Salı

Delicatessen


jean pierre jeunet ve marc caro' nun ortaklaşa yönetmenliklerini paylaştıkları kült film. film içinde barındırdığı görsel-kurgusal-senaryo şölenleri ile beni benden almıştır. zaten film boyunca yönetmenin renk tonlamaları gözü yormadan kendinizi filmde aktarılan belli olmayan tarihte hissetmenizi sağlamaktadır. filmin içinde berbat bir kasabada berbat bir hayat sürmekte olan insanların hayatı o kadar hayat dolu bir şekilde anlatılmış ki en öküz insan bile; kötü gibi gözükebilirler ama aslında içlerinde birer iyi insan yatıyor, diye sevgi pötürcüğü hale gelebiliyor. tabiki bu sevgi pötürcüklüğünün içinde yaşadığınız koşul veya mekan ne olursa olsun değişebiliriz imalarını da unutmamak gerekir. ufacık çocuklar film boyunca yaşadıkları handa fırlamalık peşinde koşarken filmin sonunda han sular altında kaldığında damdaki müziğe eşlik etmeleri de bundan ibarettir zannımca.

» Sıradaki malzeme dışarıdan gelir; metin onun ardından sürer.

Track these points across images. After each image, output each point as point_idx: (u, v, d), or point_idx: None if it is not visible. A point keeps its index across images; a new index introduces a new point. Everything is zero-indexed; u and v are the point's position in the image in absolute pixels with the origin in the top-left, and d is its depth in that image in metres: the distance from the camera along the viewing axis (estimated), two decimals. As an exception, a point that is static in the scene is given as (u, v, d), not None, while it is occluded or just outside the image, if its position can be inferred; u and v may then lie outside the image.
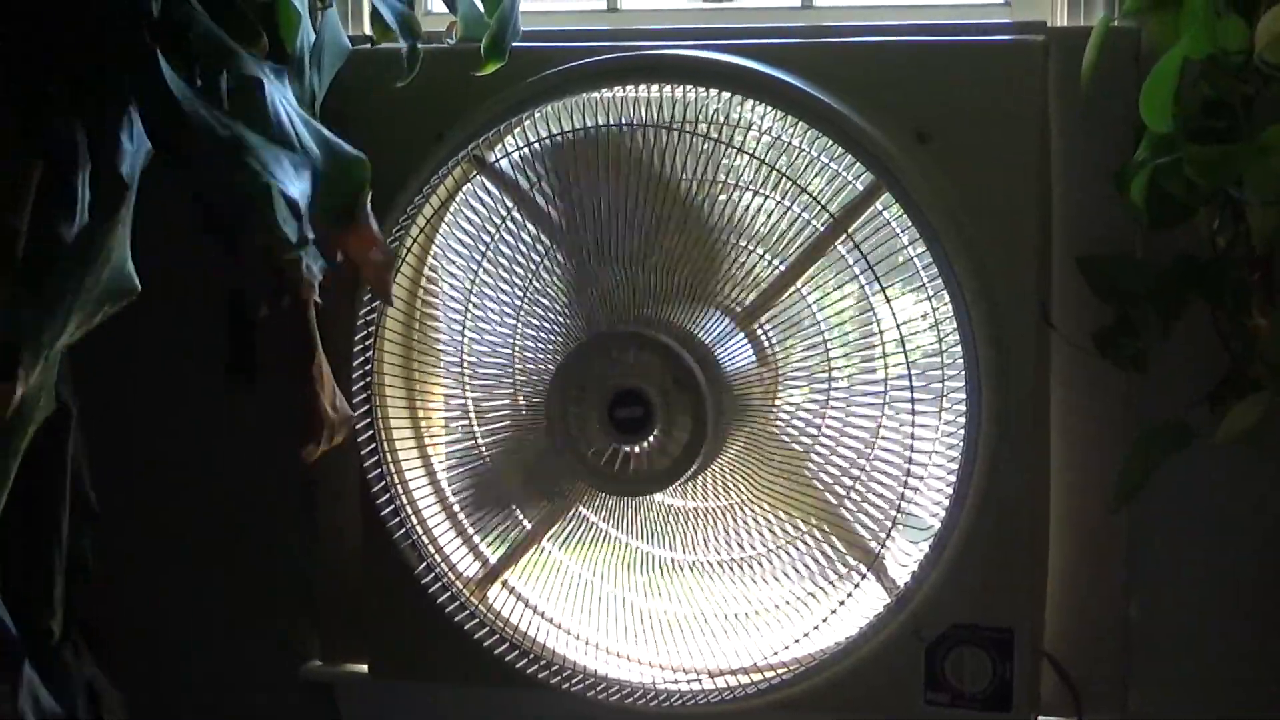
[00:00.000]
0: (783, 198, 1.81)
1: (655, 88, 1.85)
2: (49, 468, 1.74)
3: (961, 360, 1.79)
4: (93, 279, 1.50)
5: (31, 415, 1.55)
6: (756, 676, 1.91)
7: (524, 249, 1.90)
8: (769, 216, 1.82)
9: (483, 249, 1.93)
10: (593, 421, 1.82)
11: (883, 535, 1.83)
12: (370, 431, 1.98)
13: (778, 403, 1.86)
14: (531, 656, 1.99)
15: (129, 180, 1.53)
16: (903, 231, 1.80)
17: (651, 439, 1.80)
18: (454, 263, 1.96)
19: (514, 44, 1.87)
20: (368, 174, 1.61)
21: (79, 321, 1.50)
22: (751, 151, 1.80)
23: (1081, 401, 1.90)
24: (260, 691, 2.30)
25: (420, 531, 2.01)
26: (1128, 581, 1.94)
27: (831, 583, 1.87)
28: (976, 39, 1.84)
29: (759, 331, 1.86)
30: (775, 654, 1.91)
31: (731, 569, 1.91)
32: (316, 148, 1.60)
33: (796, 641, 1.89)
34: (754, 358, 1.85)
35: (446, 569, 2.01)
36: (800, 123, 1.81)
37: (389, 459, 2.00)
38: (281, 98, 1.60)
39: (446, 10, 1.95)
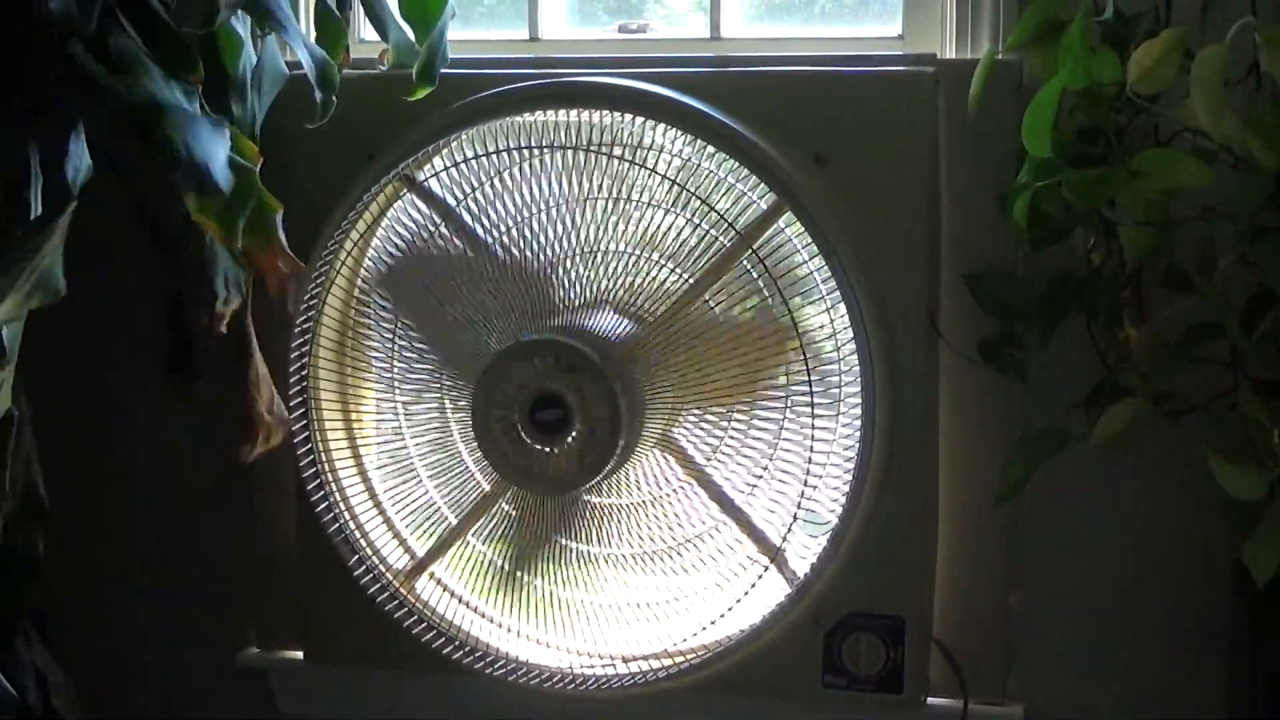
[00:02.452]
0: (692, 216, 1.82)
1: (574, 112, 1.85)
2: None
3: (857, 367, 1.80)
4: (24, 276, 1.50)
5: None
6: (667, 661, 1.92)
7: (462, 265, 1.90)
8: (679, 233, 1.82)
9: (414, 261, 1.93)
10: (515, 423, 1.82)
11: (784, 530, 1.85)
12: (306, 432, 1.98)
13: (689, 408, 1.87)
14: (457, 643, 1.99)
15: (73, 189, 1.53)
16: (803, 248, 1.81)
17: (570, 440, 1.80)
18: (389, 274, 1.95)
19: (442, 70, 1.88)
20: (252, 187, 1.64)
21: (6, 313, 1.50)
22: (663, 173, 1.81)
23: (967, 406, 1.92)
24: (199, 676, 2.30)
25: (353, 526, 2.00)
26: (1009, 574, 1.96)
27: (736, 574, 1.88)
28: (872, 70, 1.85)
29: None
30: (684, 640, 1.92)
31: (643, 561, 1.91)
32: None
33: (704, 629, 1.90)
34: (663, 364, 1.85)
35: (377, 561, 2.01)
36: (708, 146, 1.82)
37: (323, 458, 1.99)
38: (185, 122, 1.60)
39: (378, 38, 1.96)
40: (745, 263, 1.82)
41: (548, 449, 1.82)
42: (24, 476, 1.75)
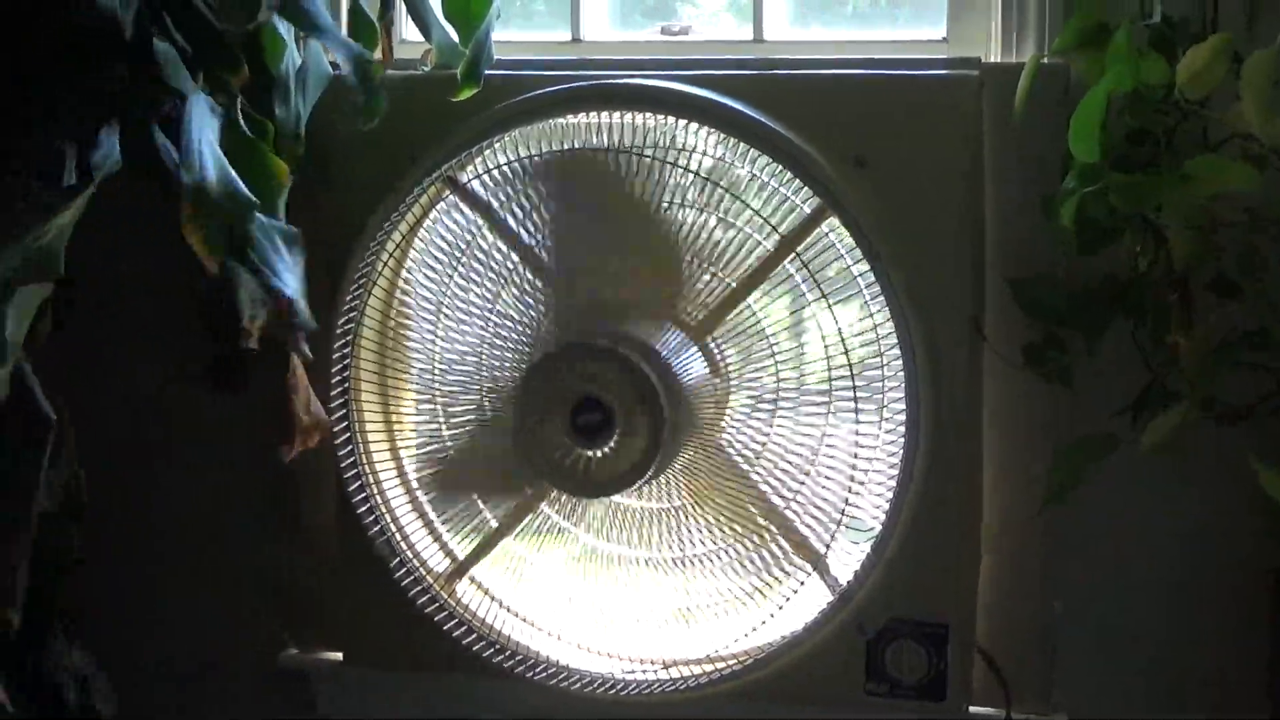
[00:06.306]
0: (734, 219, 1.81)
1: (618, 114, 1.84)
2: (18, 468, 1.73)
3: (901, 372, 1.78)
4: (19, 249, 1.49)
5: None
6: (708, 667, 1.91)
7: (493, 264, 1.89)
8: (721, 237, 1.81)
9: (454, 264, 1.92)
10: (556, 427, 1.81)
11: (827, 537, 1.83)
12: (347, 435, 1.97)
13: (728, 411, 1.86)
14: (497, 647, 1.99)
15: (93, 173, 1.52)
16: (846, 252, 1.80)
17: (611, 444, 1.80)
18: (426, 276, 1.95)
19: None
20: (248, 209, 1.62)
21: None
22: (706, 175, 1.80)
23: (1011, 411, 1.90)
24: (239, 677, 2.29)
25: (393, 528, 2.00)
26: (1053, 580, 1.94)
27: (778, 579, 1.87)
28: (916, 73, 1.83)
29: (711, 345, 1.85)
30: (726, 646, 1.90)
31: (685, 565, 1.90)
32: (213, 173, 1.59)
33: (746, 635, 1.89)
34: (706, 369, 1.84)
35: (418, 564, 2.00)
36: (752, 149, 1.81)
37: (364, 459, 1.99)
38: (201, 128, 1.59)
39: (421, 38, 1.95)
40: (788, 266, 1.81)
41: (590, 452, 1.81)
42: (65, 477, 1.75)
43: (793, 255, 1.80)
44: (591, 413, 1.79)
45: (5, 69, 1.48)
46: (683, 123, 1.83)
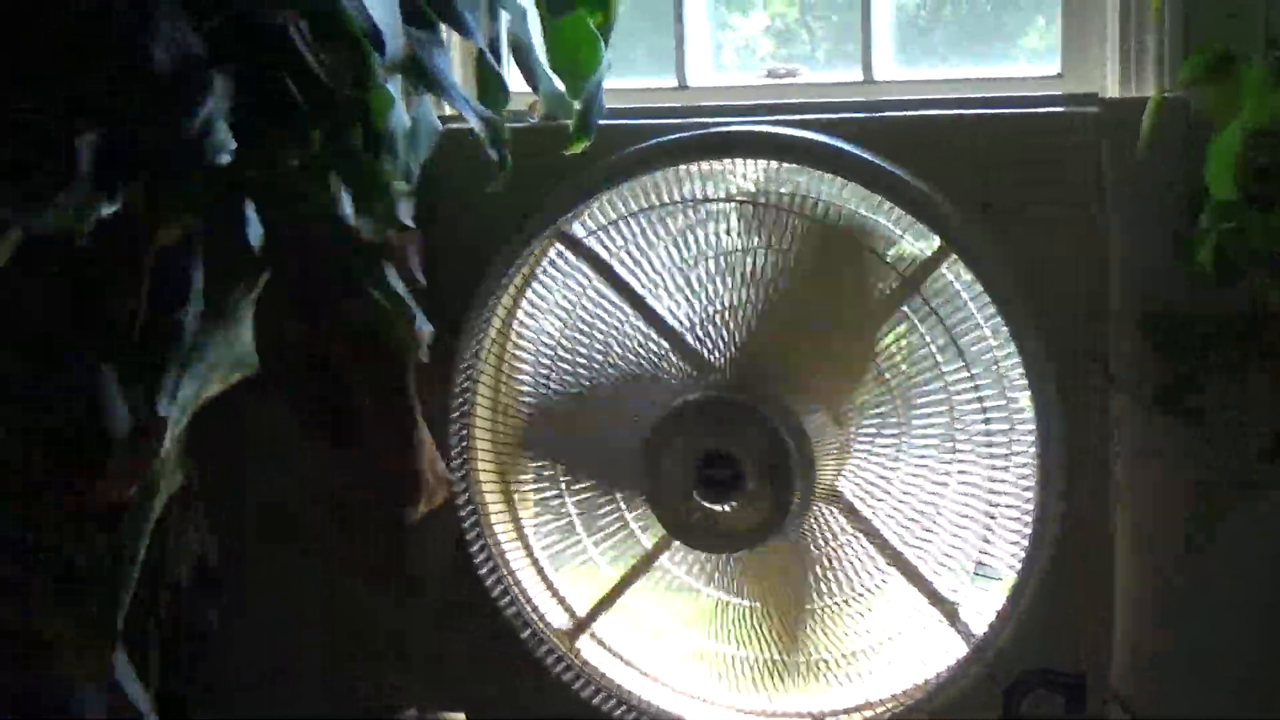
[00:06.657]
0: (855, 265, 1.78)
1: (731, 162, 1.83)
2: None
3: (1031, 416, 1.75)
4: (220, 351, 1.48)
5: (159, 488, 1.52)
6: (855, 717, 1.89)
7: (616, 320, 1.88)
8: (842, 281, 1.79)
9: (568, 317, 1.91)
10: (681, 481, 1.79)
11: (958, 585, 1.81)
12: (466, 492, 1.96)
13: (852, 459, 1.84)
14: (626, 706, 1.96)
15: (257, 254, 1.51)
16: (972, 299, 1.77)
17: (741, 497, 1.77)
18: (541, 330, 1.94)
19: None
20: None
21: (203, 391, 1.48)
22: (822, 217, 1.78)
23: (1141, 451, 1.87)
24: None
25: (513, 586, 1.98)
26: (1189, 622, 1.91)
27: (907, 628, 1.85)
28: (1033, 110, 1.81)
29: (833, 391, 1.83)
30: (862, 698, 1.88)
31: (813, 617, 1.87)
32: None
33: (879, 687, 1.87)
34: (829, 417, 1.82)
35: (538, 621, 1.99)
36: (871, 193, 1.78)
37: (483, 515, 1.97)
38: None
39: (528, 89, 1.93)
40: (909, 310, 1.78)
41: (718, 506, 1.78)
42: (196, 549, 1.73)
43: (915, 295, 1.77)
44: (719, 467, 1.77)
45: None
46: (793, 167, 1.81)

film içinde envai çeşit intihar yöntemi denemesine rağmen bir türlü intiharı beceremeyen kadın kahkahalarla gülmeme neden olmuştur. kasabın körlük derecesinde görmeyen kızı başlı başına bir unsur olarak yaşam sürmekte filmde zaten. ayrıca kurbağaların-yatak yaylarının-su sesinin-doğal yollarla oluşturulan çellonun ritmleri de filmi izlerken istemsiz olarak vücudunuzun herhangi bir uzvuyla ritme katılmanıza sebep olmaktadır. en azından ben, izlerken kendimi iki elimin baş parmaklarını birbirine vururken yakaladım. fim boyunca oturup inekli kutu yaparken gördüğümüz kardeşlerin yönetmene isviçreye inceden giydirmesi fikrine şahsım adına ben de inananlardanım. troglodite kişilerinin de aynı şekilde amerika'ya giydirme çabası olduğunu belirtsem çok mu abartmış olurum acaba???

1991 yapımı olmasına rağmen bizim ülkemizde film festivallerinde halen toplist denilen yerde durması acaba bu filmin kalitesini kabul ettiğimizden mi yoksa biraz geriden takip ettiğimizden mi onu da merak etmeden duramıyorum tabiki.

sonuç itibariyle her yönüyle şukela bir filmdi.